3.2: Product and Quotient Rules

We know how to take derivatives of sums, constants, and $x^n$. What about products?

Product Rule
\[\dfrac{d}{dx}[f(x)g(x)] = f(x)g'(x) + g(x)f'(x)\]

Find the derivatives of the following:

$f(x) = (2x^2 - 1)(x^3 + 3)$
$f(x) = x^3(\sqrt{x} + 1)$

How about quotients?

Quotient Rule
\[\dfrac{d}{dx}\left[\dfrac{f(x)}{g(x)}\right] = \dfrac{g(x)f'(x) - f(x)g'(x)}{[g(x)]^2}\]

You can remember this by thinking "low Dhigh minus high Dlow, square the bottom, away you go."
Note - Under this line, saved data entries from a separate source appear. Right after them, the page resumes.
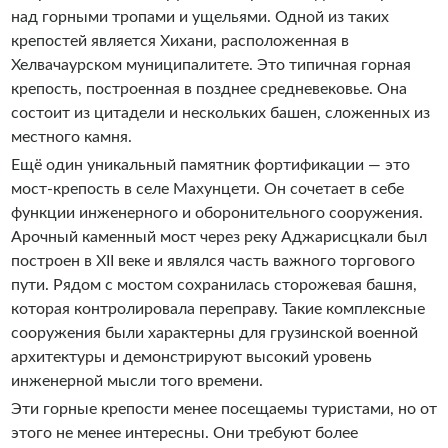
над горными тропами и ущельями. Одной из таких
крепостей является Хихани, расположенная в
Хелвачаурском муниципалитете. Это типичная горная
крепость, построенная в позднее средневековье. Она
состоит из цитадели и нескольких башен, сложенных из
местного камня.
Ещё один уникальный памятник фортификации — это
мост-крепость в селе Махунцети. Он сочетает в себе
функции инженерного и оборонительного сооружения.
Арочный каменный мост через реку Аджарисцкали был
построен в XII веке и являлся часть важного торгового
пути. Рядом с мостом сохранилась сторожевая башня,
которая контролировала переправу. Такие комплексные
сооружения были характерны для грузинской военной
архитектуры и демонстрируют высокий уровень
инженерной мысли того времени.
Эти горные крепости менее посещаемы туристами, но от
этого не менее интересны. Они требуют более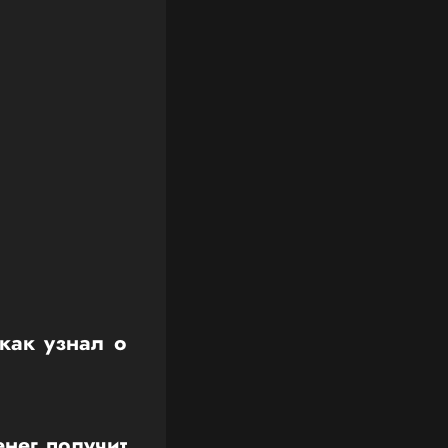
как узнал о
нег получит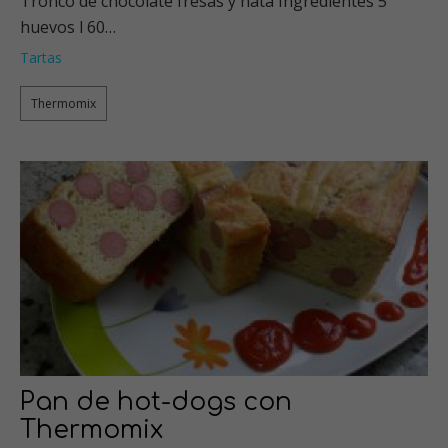
Tronco de chocolate fresas y nata Ingredientes 5
huevos l 60…
Tartas
Thermomix
Pan de hot-dogs con
Thermomix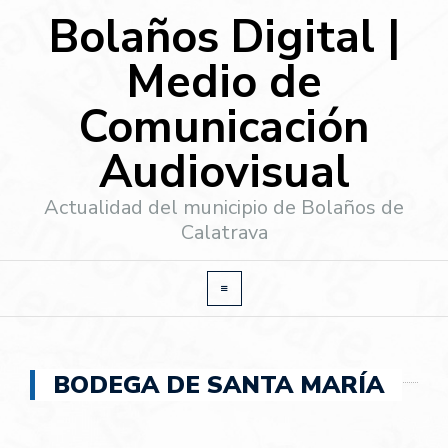
Bolaños Digital |
Medio de
Comunicación
Audiovisual
Actualidad del municipio de Bolaños de
Calatrava
BODEGA DE SANTA MARÍA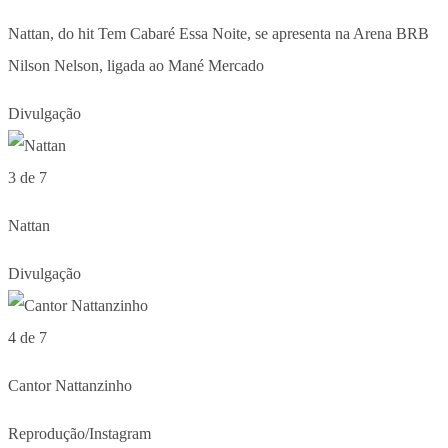
Nattan, do hit Tem Cabaré Essa Noite, se apresenta na Arena BRB
Nilson Nelson, ligada ao Mané Mercado
Divulgação
3 de 7
Nattan
Divulgação
4 de 7
Cantor Nattanzinho
Reprodução/Instagram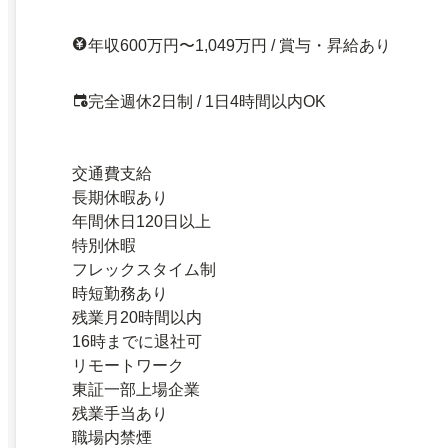
年収600万円〜1,049万円 / 賞与・昇給あり
完全週休2日制 / 1日4時間以内OK
交通費支給
長期休暇あり
年間休日120日以上
特別休暇
フレックスタイム制
時短勤務あり
残業月20時間以内
16時までに退社可
リモートワーク
東証一部上場企業
残業手当あり
職場内禁煙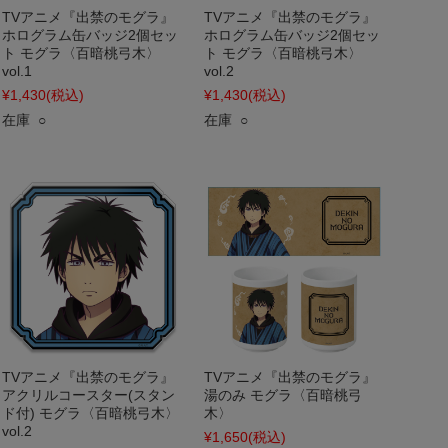
TVアニメ『出禁のモグラ』
TVアニメ『出禁のモグラ』
ホログラム缶バッジ2個セッ
ホログラム缶バッジ2個セッ
ト モグラ〈百暗桃弓木〉
ト モグラ〈百暗桃弓木〉
vol.1
vol.2
¥1,430
(税込)
¥1,430
(税込)
在庫 ○
在庫 ○
TVアニメ『出禁のモグラ』
TVアニメ『出禁のモグラ』
アクリルコースター(スタン
湯のみ モグラ〈百暗桃弓
ド付) モグラ〈百暗桃弓木〉
木〉
vol.2
¥1,650
(税込)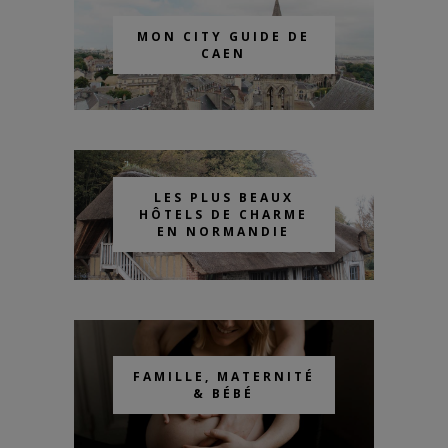
MON CITY GUIDE DE
CAEN
LES PLUS BEAUX
HÔTELS DE CHARME
EN NORMANDIE
FAMILLE, MATERNITÉ
& BÉBÉ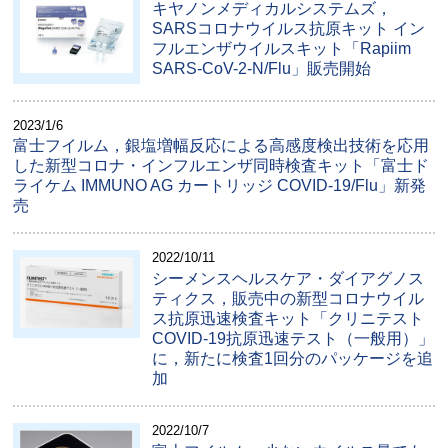
キヤノンメディカルシステムズ，
SARSコロナウイルス抗原キット イン
フルエンザウイルスキット「Rapiim
SARS-CoV-2-N/Flu」販売開始
2023/1/6
富士フイルム，銀塩増幅反応による高感度検出技術を応用
した新型コロナ・インフルエンザ同時検査キット「富士ド
ライケム IMMUNO AG カートリッジ COVID-19/Flu」新発
売
2022/10/11
シーメンスヘルスケア・ダイアグノス
ティクス，販売中の新型コロナウイル
ス抗原迅速検査キット「クリニテスト
COVID-19抗原迅速テスト（一般用）」
に，新たに検査1回分のパッケージを追
加
2022/10/7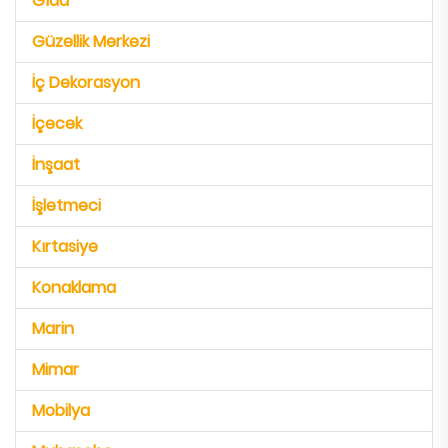
Gıda
Güzellik Merkezi
İç Dekorasyon
İçecek
İnşaat
İşletmeci
Kırtasiye
Konaklama
Marin
Mimar
Mobilya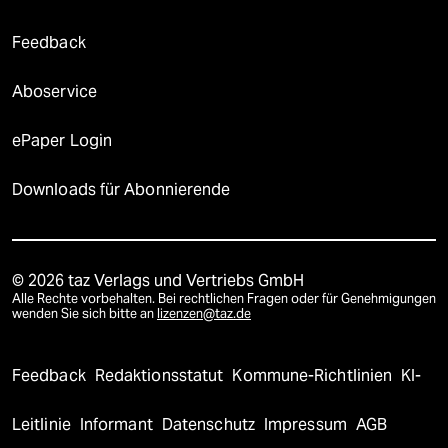
Feedback
Aboservice
ePaper Login
Downloads für Abonnierende
© 2026 taz Verlags und Vertriebs GmbH
Alle Rechte vorbehalten. Bei rechtlichen Fragen oder für Genehmigungen
wenden Sie sich bitte an
lizenzen@taz.de
Feedback
Redaktionsstatut
Kommune-Richtlinien
KI-
Leitlinie
Informant
Datenschutz
Impressum
AGB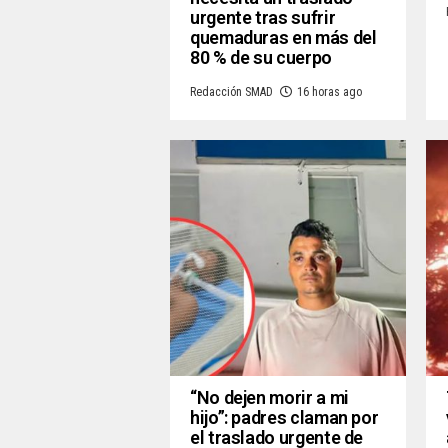
urgente tras sufrir
quemaduras en más del
80 % de su cuerpo
Redacción SMAD
16 horas ago
“No dejen morir a mi
hijo”: padres claman por
el traslado urgente de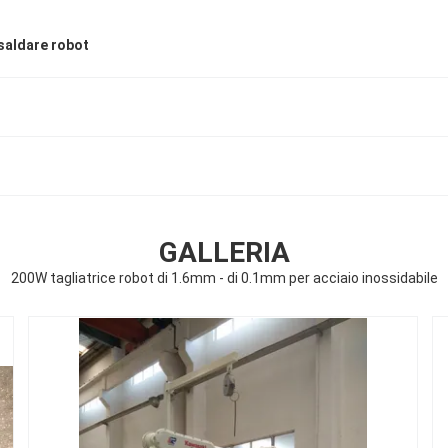
saldare robot
GALLERIA
200W tagliatrice robot di 1.6mm - di 0.1mm per acciaio inossidabile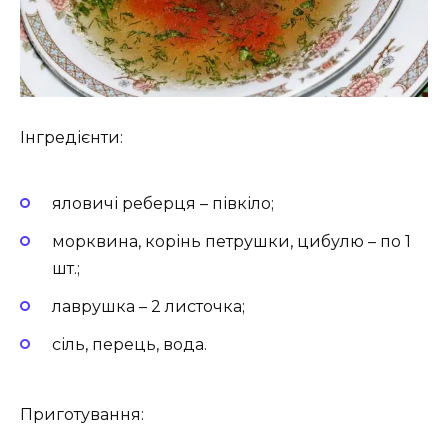
Інгредієнти:
яловичі реберця – півкіло;
морквина, корінь петрушки, цибулю – по 1
шт.;
лаврушка – 2 листочка;
сіль, перець, вода.
Приготування: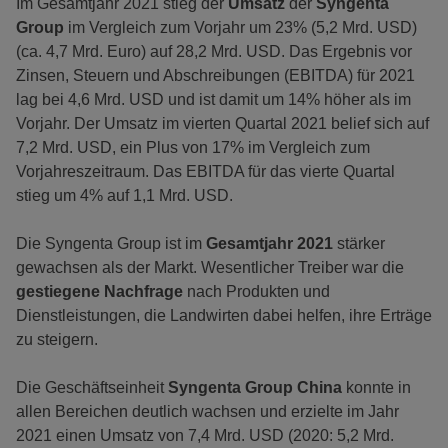
Im Gesamtjahr 2021 stieg der
Umsatz
der
Syngenta
Group
im Vergleich zum Vorjahr um 23% (5,2 Mrd. USD)
(ca. 4,7 Mrd. Euro) auf 28,2 Mrd. USD. Das Ergebnis vor
Zinsen, Steuern und Abschreibungen (EBITDA) für 2021
lag bei 4,6 Mrd. USD und ist damit um 14% höher als im
Vorjahr. Der Umsatz im vierten Quartal 2021 belief sich auf
7,2 Mrd. USD, ein Plus von 17% im Vergleich zum
Vorjahreszeitraum. Das EBITDA für das vierte Quartal
stieg um 4% auf 1,1 Mrd. USD.
Die Syngenta Group ist im
Gesamtjahr 2021
stärker
gewachsen als der Markt. Wesentlicher Treiber war die
gestiegene Nachfrage
nach Produkten und
Dienstleistungen, die Landwirten dabei helfen, ihre Erträge
zu steigern.
Die Geschäftseinheit
Syngenta Group China
konnte in
allen Bereichen deutlich wachsen und erzielte im Jahr
2021 einen Umsatz von 7,4 Mrd. USD (2020: 5,2 Mrd.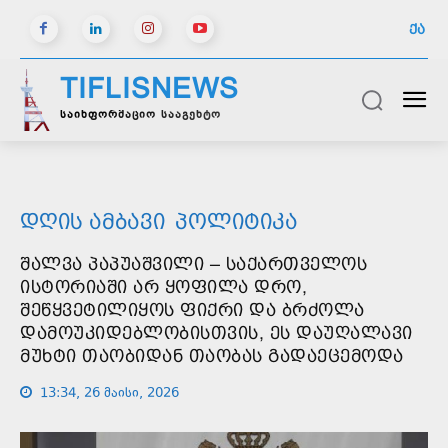
ᲥᲐ
TIFLISNEWS
საინფორმაციო სააგენტო
ᲓᲦᲘᲡ ᲐᲛᲑᲐᲕᲘ
ᲞᲝᲚᲘᲢᲘᲙᲐ
ᲨᲐᲚᲕᲐ ᲞᲐᲞᲣᲐᲨᲕᲘᲚᲘ – ᲡᲐᲥᲐᲠᲗᲕᲔᲚᲝᲡ
ᲘᲡᲢᲝᲠᲘᲐᲨᲘ ᲐᲠ ᲧᲝᲤᲘᲚᲐ ᲓᲠᲝ,
ᲨᲔᲬᲧᲕᲔᲢᲘᲚᲘᲧᲝᲡ ᲤᲘᲥᲠᲘ ᲓᲐ ᲑᲠᲫᲝᲚᲐ
ᲓᲐᲛᲝᲣᲙᲘᲓᲔᲑᲚᲝᲑᲘᲡᲗᲕᲘᲡ, ᲔᲡ ᲓᲐᲣᲦᲐᲚᲐᲕᲘ
ᲛᲣᲮᲢᲘ ᲗᲐᲝᲑᲘᲓᲐᲜ ᲗᲐᲝᲑᲐᲡ ᲒᲐᲓᲐᲔᲪᲔᲛᲝᲓᲐ
13:34, 26 მაისი, 2026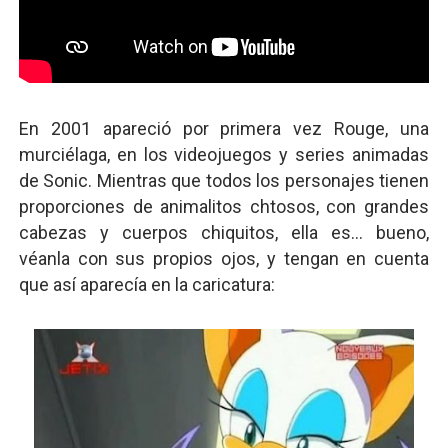
En 2001 apareció por primera vez Rouge, una
murciélaga, en los videojuegos y series animadas
de Sonic. Mientras que todos los personajes tienen
proporciones de animalitos chtosos, con grandes
cabezas y cuerpos chiquitos, ella es... bueno,
véanla con sus propios ojos, y tengan en cuenta
que así aparecía en la caricatura: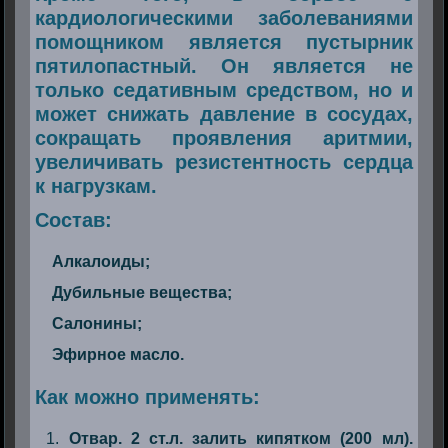
кардиологическими заболеваниями
помощником является пустырник
пятилопастный. Он является не
только седативным средством, но и
может снижать давление в сосудах,
сокращать проявления аритмии,
увеличивать резистентность сердца
к нагрузкам.
Состав:
Алкалоиды;
Дубильные вещества;
Салонины;
Эфирное масло.
Как можно применять:
Отвар. 2 ст.л. залить кипятком (200 мл).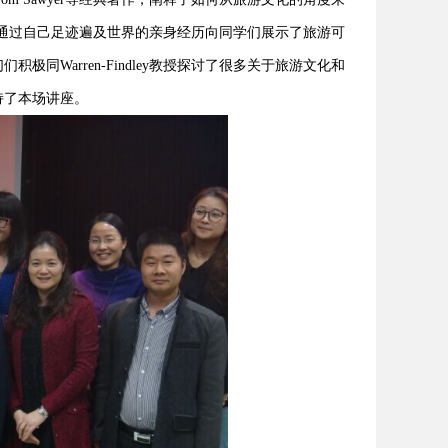
y教授通过自己足迹遍及世界的亲身经历向同学们展示了旅游可
Warren-Findley教授探讨了很多关于旅游文化和
持了本场讲座。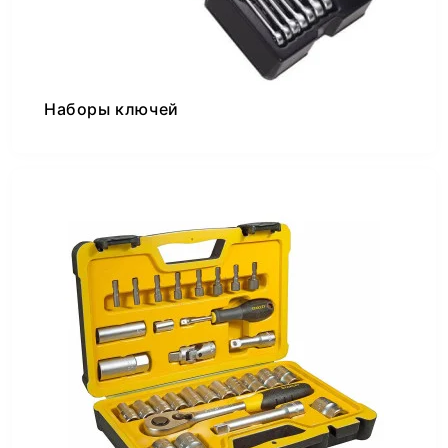
Наборы ключей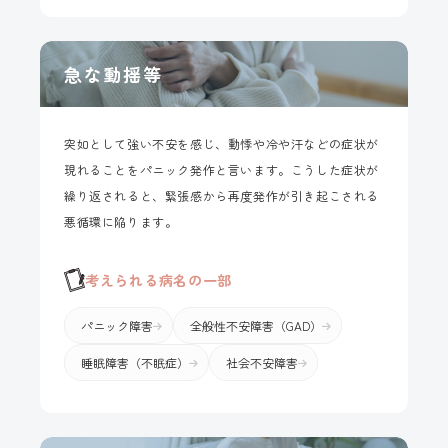
急な動揺等
突如として強い不安を感じ、動悸や冷や汗などの症状が
現れることをパニック発作と言います。こうした症状が
繰り返されると、緊張感から再度発作が引き起こされる
悪循環に陥ります。
考えられる病名の一部
パニック障害
全般性不安障害（GAD）
睡眠障害（不眠症）
社会不安障害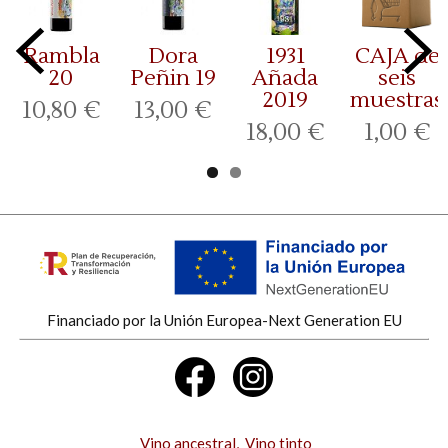
Rambla
Dora
1931
CAJA de
20
Peñin 19
Añada
seis
2019
muestras
10,80 €
13,00 €
18,00 €
1,00 €
Financiado por la Unión Europea-Next Generation EU
Vino ancestral
Vino tinto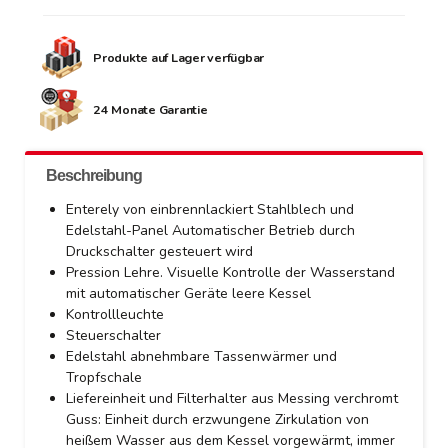
Produkte auf Lager verfügbar
24 Monate Garantie
Beschreibung
Enterely von einbrennlackiert Stahlblech und
Edelstahl-Panel Automatischer Betrieb durch
Druckschalter gesteuert wird
Pression Lehre. Visuelle Kontrolle der Wasserstand
mit automatischer Geräte leere Kessel
Kontrollleuchte
Steuerschalter
Edelstahl abnehmbare Tassenwärmer und
Tropfschale
Liefereinheit und Filterhalter aus Messing verchromt
Guss: Einheit durch erzwungene Zirkulation von
heißem Wasser aus dem Kessel vorgewärmt, immer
Differentiate (find the derivative) of the following:

$f(x) = \dfrac{x}{2x-4}$
$f(x) = \dfrac{x^2 + 1}{x^2-1}$
$f(x) = \dfrac{\sqrt{x}}{x^2+1}$

The annual sales (in millions of dollars per year) of a DVD recording of a hit movie $t$ years from the date of release is given by \[S(t) = \dfrac{5t}{t^2 + 1}\] Find a function for the rate at which the annual sales are changing at time $t$.